Below are some records; output exactly the lines from the line with "23: (642, 69)" to the line with "43: (561, 121)", both ends kept, and nothing more.

#### PROVIDED DATA

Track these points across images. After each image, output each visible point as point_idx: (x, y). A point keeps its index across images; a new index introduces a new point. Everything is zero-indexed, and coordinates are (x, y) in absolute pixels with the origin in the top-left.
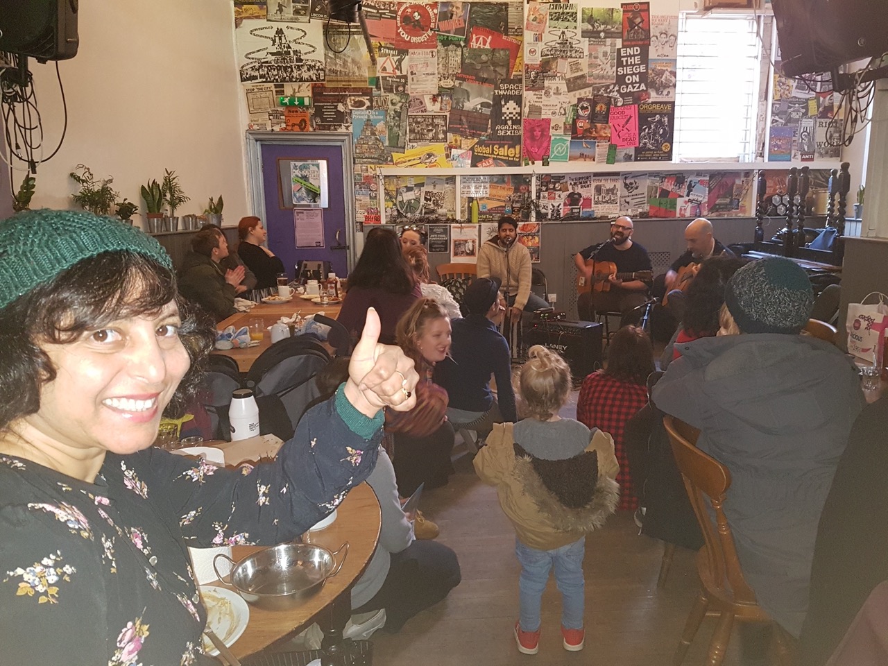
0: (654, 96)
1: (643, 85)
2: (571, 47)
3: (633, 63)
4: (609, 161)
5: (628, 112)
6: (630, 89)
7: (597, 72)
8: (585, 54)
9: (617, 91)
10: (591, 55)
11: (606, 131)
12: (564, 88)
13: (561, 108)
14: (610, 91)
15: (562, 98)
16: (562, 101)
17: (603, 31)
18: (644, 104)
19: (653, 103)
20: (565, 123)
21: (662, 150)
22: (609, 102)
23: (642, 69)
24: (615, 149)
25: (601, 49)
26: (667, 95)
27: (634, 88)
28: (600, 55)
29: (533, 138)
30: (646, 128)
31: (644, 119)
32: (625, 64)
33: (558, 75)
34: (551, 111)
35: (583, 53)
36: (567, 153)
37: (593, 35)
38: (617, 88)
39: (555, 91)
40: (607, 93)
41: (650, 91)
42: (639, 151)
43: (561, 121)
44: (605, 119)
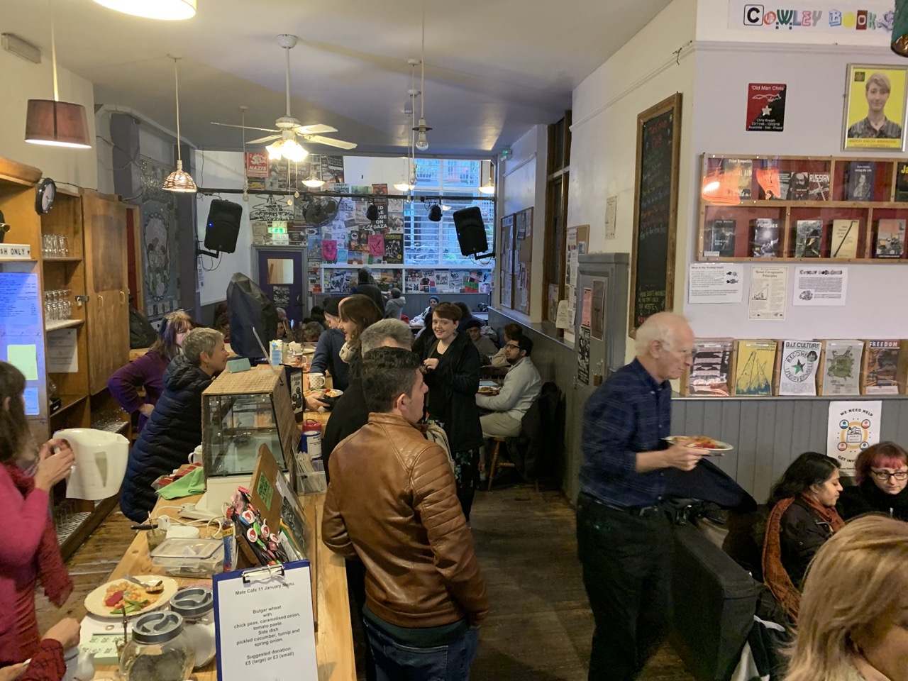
0: (391, 231)
1: (385, 225)
2: (346, 205)
5: (379, 239)
6: (379, 227)
7: (361, 217)
9: (372, 228)
10: (357, 209)
11: (367, 248)
12: (343, 225)
13: (342, 235)
15: (343, 231)
18: (387, 235)
19: (390, 235)
21: (398, 258)
22: (368, 233)
23: (385, 217)
24: (373, 257)
25: (362, 207)
26: (399, 230)
28: (362, 210)
29: (328, 250)
30: (388, 247)
31: (387, 242)
33: (340, 219)
34: (337, 237)
35: (353, 208)
36: (347, 258)
38: (371, 226)
39: (339, 227)
41: (389, 228)
42: (385, 258)
43: (342, 242)
44: (366, 241)
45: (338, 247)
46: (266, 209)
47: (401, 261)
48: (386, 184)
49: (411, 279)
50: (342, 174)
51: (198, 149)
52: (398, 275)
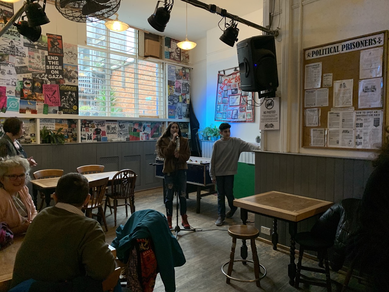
0: (67, 82)
1: (61, 76)
2: (18, 50)
3: (55, 64)
4: (45, 113)
5: (54, 89)
6: (54, 77)
7: (34, 66)
8: (26, 55)
9: (46, 77)
10: (30, 56)
11: (42, 97)
12: (13, 71)
13: (12, 82)
14: (43, 77)
15: (13, 77)
16: (13, 78)
17: (37, 45)
18: (62, 85)
19: (67, 85)
20: (15, 91)
21: (73, 109)
22: (42, 82)
23: (60, 68)
24: (48, 107)
25: (36, 55)
26: (74, 82)
27: (56, 76)
28: (36, 57)
30: (64, 98)
31: (62, 93)
32: (50, 64)
33: (10, 64)
34: (6, 83)
35: (25, 54)
36: (18, 106)
37: (30, 46)
38: (46, 75)
39: (8, 72)
40: (41, 77)
41: (65, 79)
42: (61, 109)
43: (13, 89)
44: (41, 90)
45: (7, 94)
47: (77, 112)
48: (62, 36)
49: (85, 129)
52: (73, 125)
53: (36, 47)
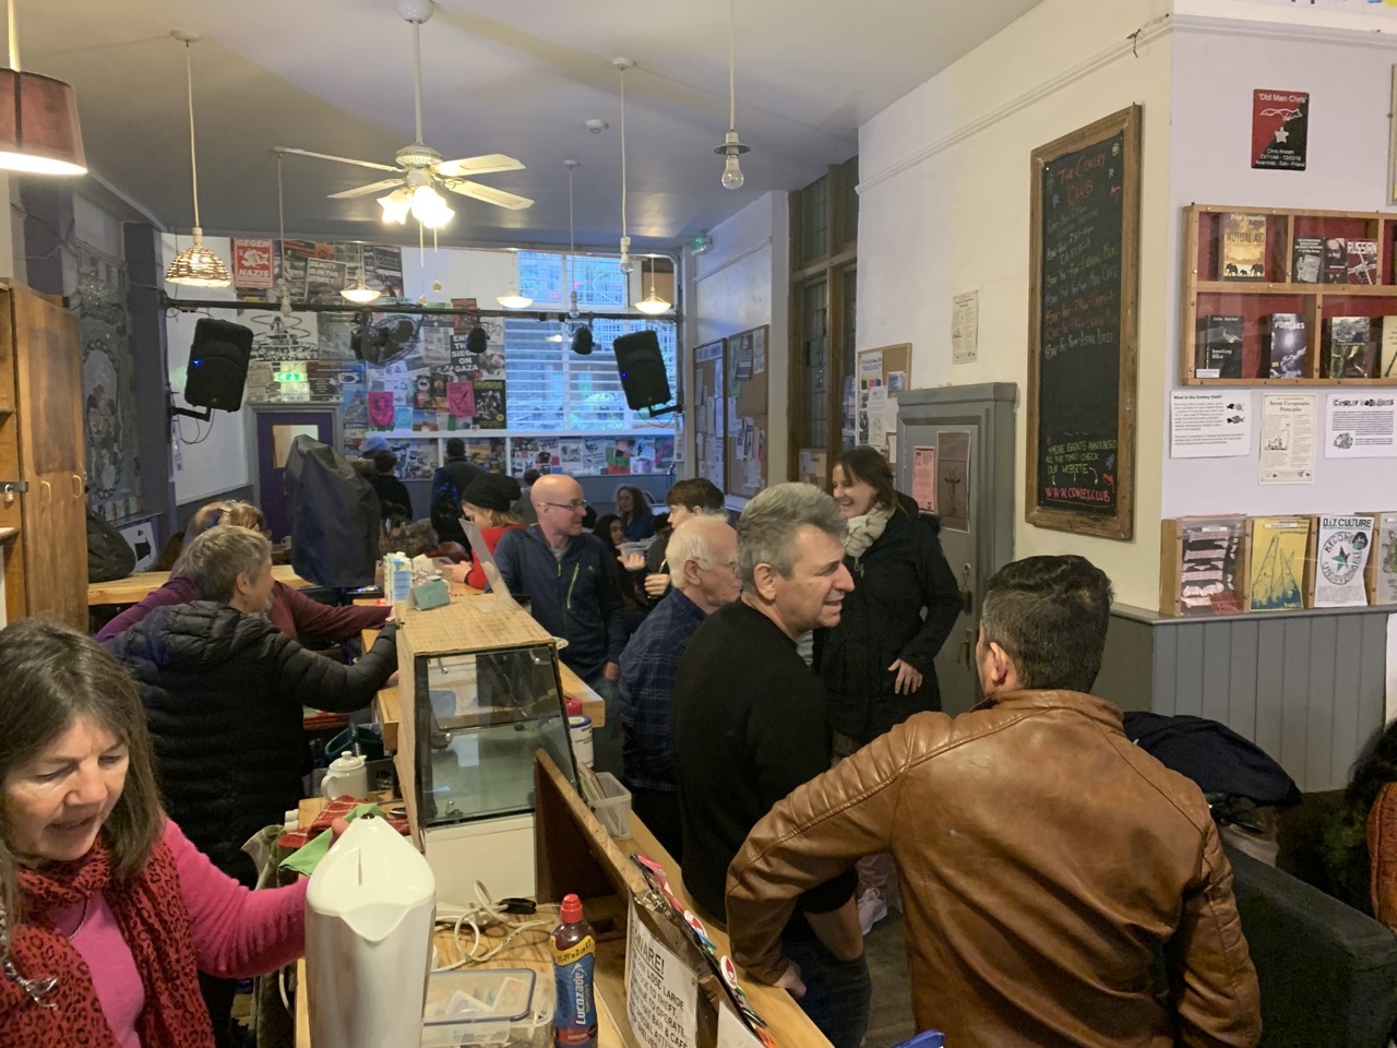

########

* TASK RESPONSE:
23: (642, 69)
24: (615, 149)
25: (601, 49)
26: (667, 95)
27: (634, 88)
28: (600, 55)
29: (533, 138)
30: (646, 128)
31: (644, 119)
32: (625, 64)
33: (558, 75)
34: (551, 111)
35: (583, 53)
36: (567, 153)
37: (593, 35)
38: (617, 88)
39: (555, 91)
40: (607, 93)
41: (650, 91)
42: (639, 151)
43: (561, 121)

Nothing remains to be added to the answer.